↓

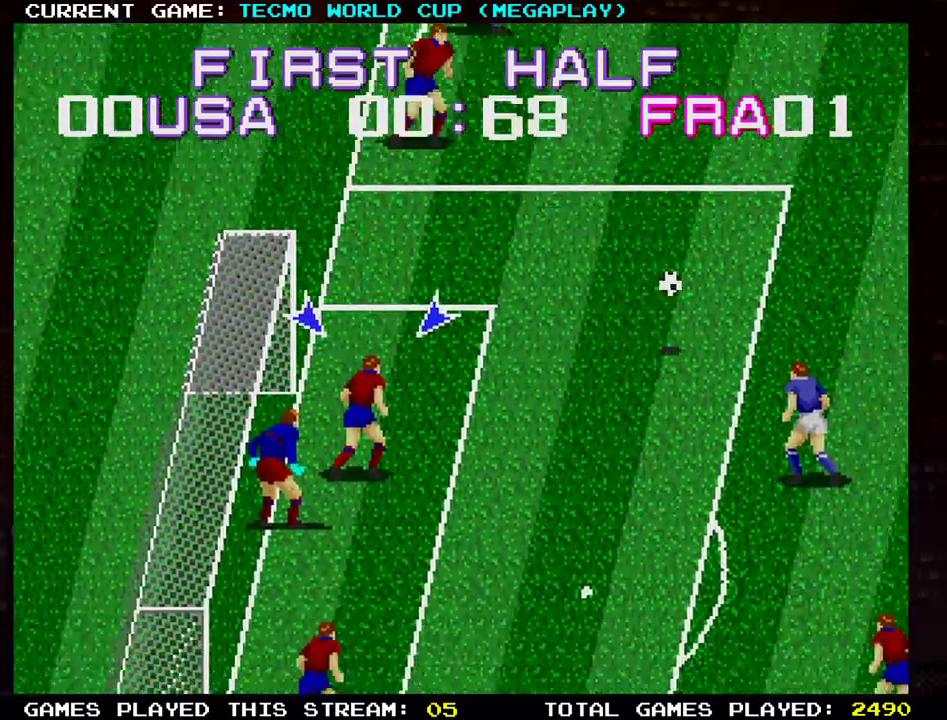
{"buttons": [], "left_stick": "right", "events": [[184, "left_stick", "down-right"], [367, "left_stick", "right"]]}
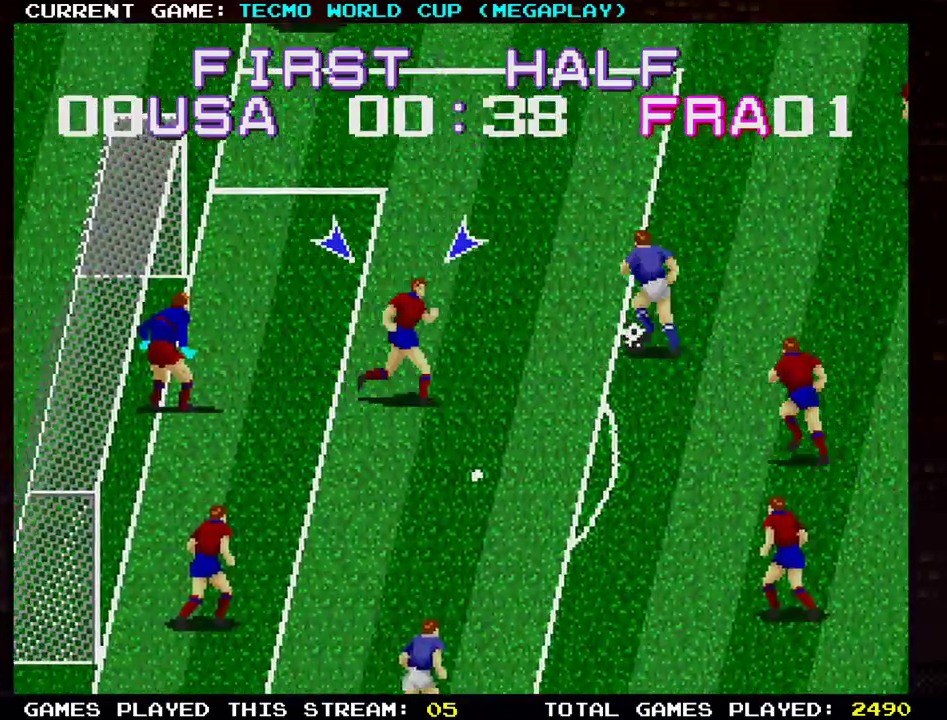
{"buttons": [], "left_stick": "up-right", "events": [[216, "left_stick", "up"], [433, "left_stick", "up-right"]]}
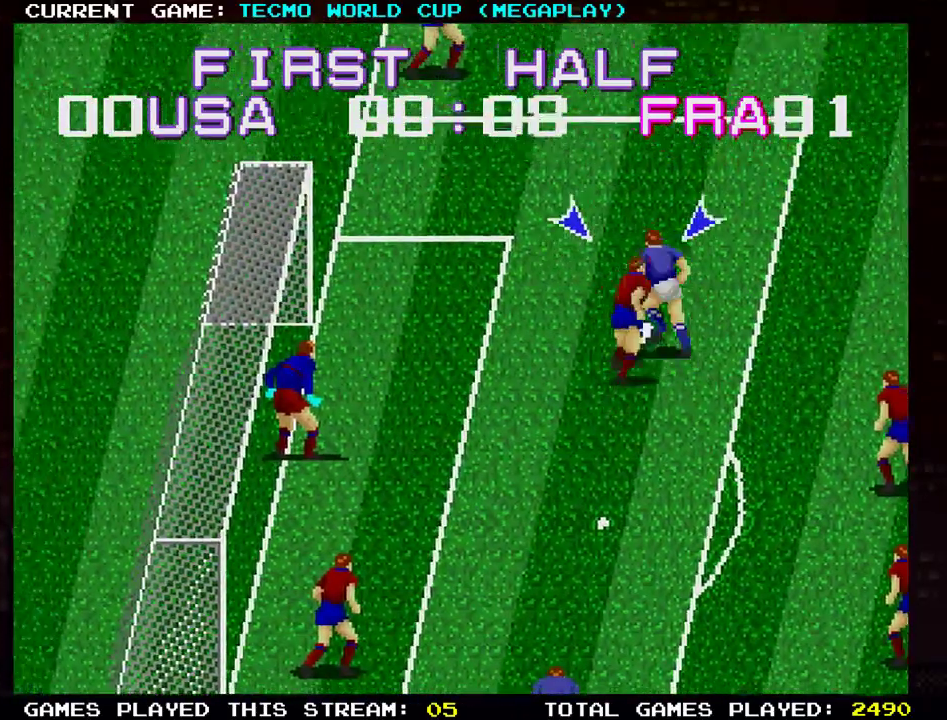
{"buttons": [], "left_stick": "up", "events": [[33, "SQUARE", "down"], [150, "SQUARE", "up"], [367, "left_stick", "up"]]}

↑

Within the data above, find the lines that contain the word "right" and copy each of them.

{"buttons": [], "left_stick": "right", "events": [[184, "left_stick", "down-right"], [367, "left_stick", "right"]]}
{"buttons": [], "left_stick": "up-right", "events": [[216, "left_stick", "up"], [433, "left_stick", "up-right"]]}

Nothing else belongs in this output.